Stored data:
━━━━━━
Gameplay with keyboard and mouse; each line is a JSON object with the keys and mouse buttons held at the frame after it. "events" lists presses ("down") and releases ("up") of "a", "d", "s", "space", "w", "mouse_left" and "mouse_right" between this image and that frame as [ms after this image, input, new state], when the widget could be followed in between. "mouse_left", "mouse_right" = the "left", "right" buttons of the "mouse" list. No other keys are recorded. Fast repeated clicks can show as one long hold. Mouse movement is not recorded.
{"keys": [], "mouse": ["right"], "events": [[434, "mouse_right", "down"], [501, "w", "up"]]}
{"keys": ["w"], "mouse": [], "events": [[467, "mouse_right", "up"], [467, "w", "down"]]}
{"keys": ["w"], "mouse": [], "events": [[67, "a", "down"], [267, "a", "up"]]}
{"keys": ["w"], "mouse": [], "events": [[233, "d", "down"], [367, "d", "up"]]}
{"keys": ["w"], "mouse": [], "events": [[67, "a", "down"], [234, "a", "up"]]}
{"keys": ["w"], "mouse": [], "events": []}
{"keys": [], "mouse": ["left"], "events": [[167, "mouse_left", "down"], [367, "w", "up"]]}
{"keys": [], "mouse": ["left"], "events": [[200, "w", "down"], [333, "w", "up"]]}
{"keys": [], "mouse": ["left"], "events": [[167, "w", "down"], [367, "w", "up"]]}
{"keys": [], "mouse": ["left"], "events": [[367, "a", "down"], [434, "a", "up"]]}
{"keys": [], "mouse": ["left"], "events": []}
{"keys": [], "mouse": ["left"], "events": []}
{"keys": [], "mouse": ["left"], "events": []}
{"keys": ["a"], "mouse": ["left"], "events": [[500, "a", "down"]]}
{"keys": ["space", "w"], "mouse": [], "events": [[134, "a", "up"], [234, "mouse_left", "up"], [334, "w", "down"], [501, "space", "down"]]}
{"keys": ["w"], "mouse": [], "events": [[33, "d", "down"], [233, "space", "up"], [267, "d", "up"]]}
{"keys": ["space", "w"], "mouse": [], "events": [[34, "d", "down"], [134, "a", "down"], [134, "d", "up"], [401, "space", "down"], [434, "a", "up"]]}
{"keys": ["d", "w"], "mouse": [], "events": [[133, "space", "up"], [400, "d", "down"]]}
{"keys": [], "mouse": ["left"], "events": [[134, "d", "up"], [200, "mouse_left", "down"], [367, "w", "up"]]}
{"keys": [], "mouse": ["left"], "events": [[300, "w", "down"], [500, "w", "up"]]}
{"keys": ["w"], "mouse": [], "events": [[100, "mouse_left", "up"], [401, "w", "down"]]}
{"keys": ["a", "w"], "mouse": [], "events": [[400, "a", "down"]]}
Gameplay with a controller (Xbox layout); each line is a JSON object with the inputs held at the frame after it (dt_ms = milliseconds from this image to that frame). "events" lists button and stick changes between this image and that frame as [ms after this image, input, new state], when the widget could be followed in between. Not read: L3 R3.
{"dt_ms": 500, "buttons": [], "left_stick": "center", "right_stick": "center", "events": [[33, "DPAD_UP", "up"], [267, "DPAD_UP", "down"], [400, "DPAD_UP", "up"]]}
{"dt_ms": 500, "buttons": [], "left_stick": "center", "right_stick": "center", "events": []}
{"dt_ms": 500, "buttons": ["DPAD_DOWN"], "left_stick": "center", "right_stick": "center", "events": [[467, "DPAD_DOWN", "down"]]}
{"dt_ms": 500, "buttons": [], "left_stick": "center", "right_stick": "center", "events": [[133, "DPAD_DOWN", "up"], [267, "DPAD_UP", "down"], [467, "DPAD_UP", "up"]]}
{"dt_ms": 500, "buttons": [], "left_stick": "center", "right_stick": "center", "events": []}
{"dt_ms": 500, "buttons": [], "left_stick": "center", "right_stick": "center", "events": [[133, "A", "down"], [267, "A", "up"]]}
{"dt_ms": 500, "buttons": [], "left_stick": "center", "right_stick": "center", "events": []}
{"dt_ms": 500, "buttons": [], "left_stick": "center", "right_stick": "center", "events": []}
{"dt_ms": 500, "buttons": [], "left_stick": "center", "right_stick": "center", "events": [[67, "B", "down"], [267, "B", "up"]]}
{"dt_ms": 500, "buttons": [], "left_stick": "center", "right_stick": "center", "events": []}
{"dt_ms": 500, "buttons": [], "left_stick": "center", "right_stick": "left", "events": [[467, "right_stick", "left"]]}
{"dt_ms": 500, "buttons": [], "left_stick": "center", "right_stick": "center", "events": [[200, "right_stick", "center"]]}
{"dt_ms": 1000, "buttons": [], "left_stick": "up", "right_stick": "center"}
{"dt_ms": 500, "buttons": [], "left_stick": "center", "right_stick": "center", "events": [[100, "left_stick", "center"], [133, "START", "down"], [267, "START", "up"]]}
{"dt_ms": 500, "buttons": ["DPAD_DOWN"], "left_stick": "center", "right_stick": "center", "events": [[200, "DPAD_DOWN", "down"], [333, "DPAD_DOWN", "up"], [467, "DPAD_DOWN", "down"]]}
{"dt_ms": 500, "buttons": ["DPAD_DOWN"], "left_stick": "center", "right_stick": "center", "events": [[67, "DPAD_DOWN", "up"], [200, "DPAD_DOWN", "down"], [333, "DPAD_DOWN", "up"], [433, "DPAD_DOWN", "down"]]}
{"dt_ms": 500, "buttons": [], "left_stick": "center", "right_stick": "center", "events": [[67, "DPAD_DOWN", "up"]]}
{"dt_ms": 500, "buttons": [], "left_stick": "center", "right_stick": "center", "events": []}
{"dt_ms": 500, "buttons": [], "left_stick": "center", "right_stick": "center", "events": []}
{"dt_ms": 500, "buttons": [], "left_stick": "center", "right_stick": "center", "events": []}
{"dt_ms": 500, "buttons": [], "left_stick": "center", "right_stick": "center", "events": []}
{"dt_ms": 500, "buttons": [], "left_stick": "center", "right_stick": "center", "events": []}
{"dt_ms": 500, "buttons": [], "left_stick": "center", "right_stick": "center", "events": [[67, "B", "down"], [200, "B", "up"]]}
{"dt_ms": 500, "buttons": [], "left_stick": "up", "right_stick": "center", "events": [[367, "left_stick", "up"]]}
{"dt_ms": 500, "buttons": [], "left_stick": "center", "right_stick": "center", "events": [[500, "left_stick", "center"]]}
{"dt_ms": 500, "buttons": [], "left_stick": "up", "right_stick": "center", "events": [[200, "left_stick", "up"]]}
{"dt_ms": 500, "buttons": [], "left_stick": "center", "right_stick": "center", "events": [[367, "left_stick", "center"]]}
━━━━━━
_Exercise brief_.
Transcribe every entry word for word.

_Solution for this task_.
Gameplay with keyboard and mouse; each line is a JSON object with the keys and mouse buttons held at the frame after it. "events" lists presses ("down") and releases ("up") of "a", "d", "s", "space", "w", "mouse_left" and "mouse_right" between this image and that frame as [ms after this image, input, new state], when the widget could be followed in between. "mouse_left", "mouse_right" = the "left", "right" buttons of the "mouse" list. No other keys are recorded. Fast repeated clicks can show as one long hold. Mouse movement is not recorded.
{"keys": [], "mouse": ["right"], "events": [[434, "mouse_right", "down"], [501, "w", "up"]]}
{"keys": ["w"], "mouse": [], "events": [[467, "mouse_right", "up"], [467, "w", "down"]]}
{"keys": ["w"], "mouse": [], "events": [[67, "a", "down"], [267, "a", "up"]]}
{"keys": ["w"], "mouse": [], "events": [[233, "d", "down"], [367, "d", "up"]]}
{"keys": ["w"], "mouse": [], "events": [[67, "a", "down"], [234, "a", "up"]]}
{"keys": ["w"], "mouse": [], "events": []}
{"keys": [], "mouse": ["left"], "events": [[167, "mouse_left", "down"], [367, "w", "up"]]}
{"keys": [], "mouse": ["left"], "events": [[200, "w", "down"], [333, "w", "up"]]}
{"keys": [], "mouse": ["left"], "events": [[167, "w", "down"], [367, "w", "up"]]}
{"keys": [], "mouse": ["left"], "events": [[367, "a", "down"], [434, "a", "up"]]}
{"keys": [], "mouse": ["left"], "events": []}
{"keys": [], "mouse": ["left"], "events": []}
{"keys": [], "mouse": ["left"], "events": []}
{"keys": ["a"], "mouse": ["left"], "events": [[500, "a", "down"]]}
{"keys": ["space", "w"], "mouse": [], "events": [[134, "a", "up"], [234, "mouse_left", "up"], [334, "w", "down"], [501, "space", "down"]]}
{"keys": ["w"], "mouse": [], "events": [[33, "d", "down"], [233, "space", "up"], [267, "d", "up"]]}
{"keys": ["space", "w"], "mouse": [], "events": [[34, "d", "down"], [134, "a", "down"], [134, "d", "up"], [401, "space", "down"], [434, "a", "up"]]}
{"keys": ["d", "w"], "mouse": [], "events": [[133, "space", "up"], [400, "d", "down"]]}
{"keys": [], "mouse": ["left"], "events": [[134, "d", "up"], [200, "mouse_left", "down"], [367, "w", "up"]]}
{"keys": [], "mouse": ["left"], "events": [[300, "w", "down"], [500, "w", "up"]]}
{"keys": ["w"], "mouse": [], "events": [[100, "mouse_left", "up"], [401, "w", "down"]]}
{"keys": ["a", "w"], "mouse": [], "events": [[400, "a", "down"]]}
Gameplay with a controller (Xbox layout); each line is a JSON object with the inputs held at the frame after it (dt_ms = milliseconds from this image to that frame). "events" lists button and stick changes between this image and that frame as [ms after this image, input, new state], when the widget could be followed in between. Not read: L3 R3.
{"dt_ms": 500, "buttons": [], "left_stick": "center", "right_stick": "center", "events": [[33, "DPAD_UP", "up"], [267, "DPAD_UP", "down"], [400, "DPAD_UP", "up"]]}
{"dt_ms": 500, "buttons": [], "left_stick": "center", "right_stick": "center", "events": []}
{"dt_ms": 500, "buttons": ["DPAD_DOWN"], "left_stick": "center", "right_stick": "center", "events": [[467, "DPAD_DOWN", "down"]]}
{"dt_ms": 500, "buttons": [], "left_stick": "center", "right_stick": "center", "events": [[133, "DPAD_DOWN", "up"], [267, "DPAD_UP", "down"], [467, "DPAD_UP", "up"]]}
{"dt_ms": 500, "buttons": [], "left_stick": "center", "right_stick": "center", "events": []}
{"dt_ms": 500, "buttons": [], "left_stick": "center", "right_stick": "center", "events": [[133, "A", "down"], [267, "A", "up"]]}
{"dt_ms": 500, "buttons": [], "left_stick": "center", "right_stick": "center", "events": []}
{"dt_ms": 500, "buttons": [], "left_stick": "center", "right_stick": "center", "events": []}
{"dt_ms": 500, "buttons": [], "left_stick": "center", "right_stick": "center", "events": [[67, "B", "down"], [267, "B", "up"]]}
{"dt_ms": 500, "buttons": [], "left_stick": "center", "right_stick": "center", "events": []}
{"dt_ms": 500, "buttons": [], "left_stick": "center", "right_stick": "left", "events": [[467, "right_stick", "left"]]}
{"dt_ms": 500, "buttons": [], "left_stick": "center", "right_stick": "center", "events": [[200, "right_stick", "center"]]}
{"dt_ms": 1000, "buttons": [], "left_stick": "up", "right_stick": "center"}
{"dt_ms": 500, "buttons": [], "left_stick": "center", "right_stick": "center", "events": [[100, "left_stick", "center"], [133, "START", "down"], [267, "START", "up"]]}
{"dt_ms": 500, "buttons": ["DPAD_DOWN"], "left_stick": "center", "right_stick": "center", "events": [[200, "DPAD_DOWN", "down"], [333, "DPAD_DOWN", "up"], [467, "DPAD_DOWN", "down"]]}
{"dt_ms": 500, "buttons": ["DPAD_DOWN"], "left_stick": "center", "right_stick": "center", "events": [[67, "DPAD_DOWN", "up"], [200, "DPAD_DOWN", "down"], [333, "DPAD_DOWN", "up"], [433, "DPAD_DOWN", "down"]]}
{"dt_ms": 500, "buttons": [], "left_stick": "center", "right_stick": "center", "events": [[67, "DPAD_DOWN", "up"]]}
{"dt_ms": 500, "buttons": [], "left_stick": "center", "right_stick": "center", "events": []}
{"dt_ms": 500, "buttons": [], "left_stick": "center", "right_stick": "center", "events": []}
{"dt_ms": 500, "buttons": [], "left_stick": "center", "right_stick": "center", "events": []}
{"dt_ms": 500, "buttons": [], "left_stick": "center", "right_stick": "center", "events": []}
{"dt_ms": 500, "buttons": [], "left_stick": "center", "right_stick": "center", "events": []}
{"dt_ms": 500, "buttons": [], "left_stick": "center", "right_stick": "center", "events": [[67, "B", "down"], [200, "B", "up"]]}
{"dt_ms": 500, "buttons": [], "left_stick": "up", "right_stick": "center", "events": [[367, "left_stick", "up"]]}
{"dt_ms": 500, "buttons": [], "left_stick": "center", "right_stick": "center", "events": [[500, "left_stick", "center"]]}
{"dt_ms": 500, "buttons": [], "left_stick": "up", "right_stick": "center", "events": [[200, "left_stick", "up"]]}
{"dt_ms": 500, "buttons": [], "left_stick": "center", "right_stick": "center", "events": [[367, "left_stick", "center"]]}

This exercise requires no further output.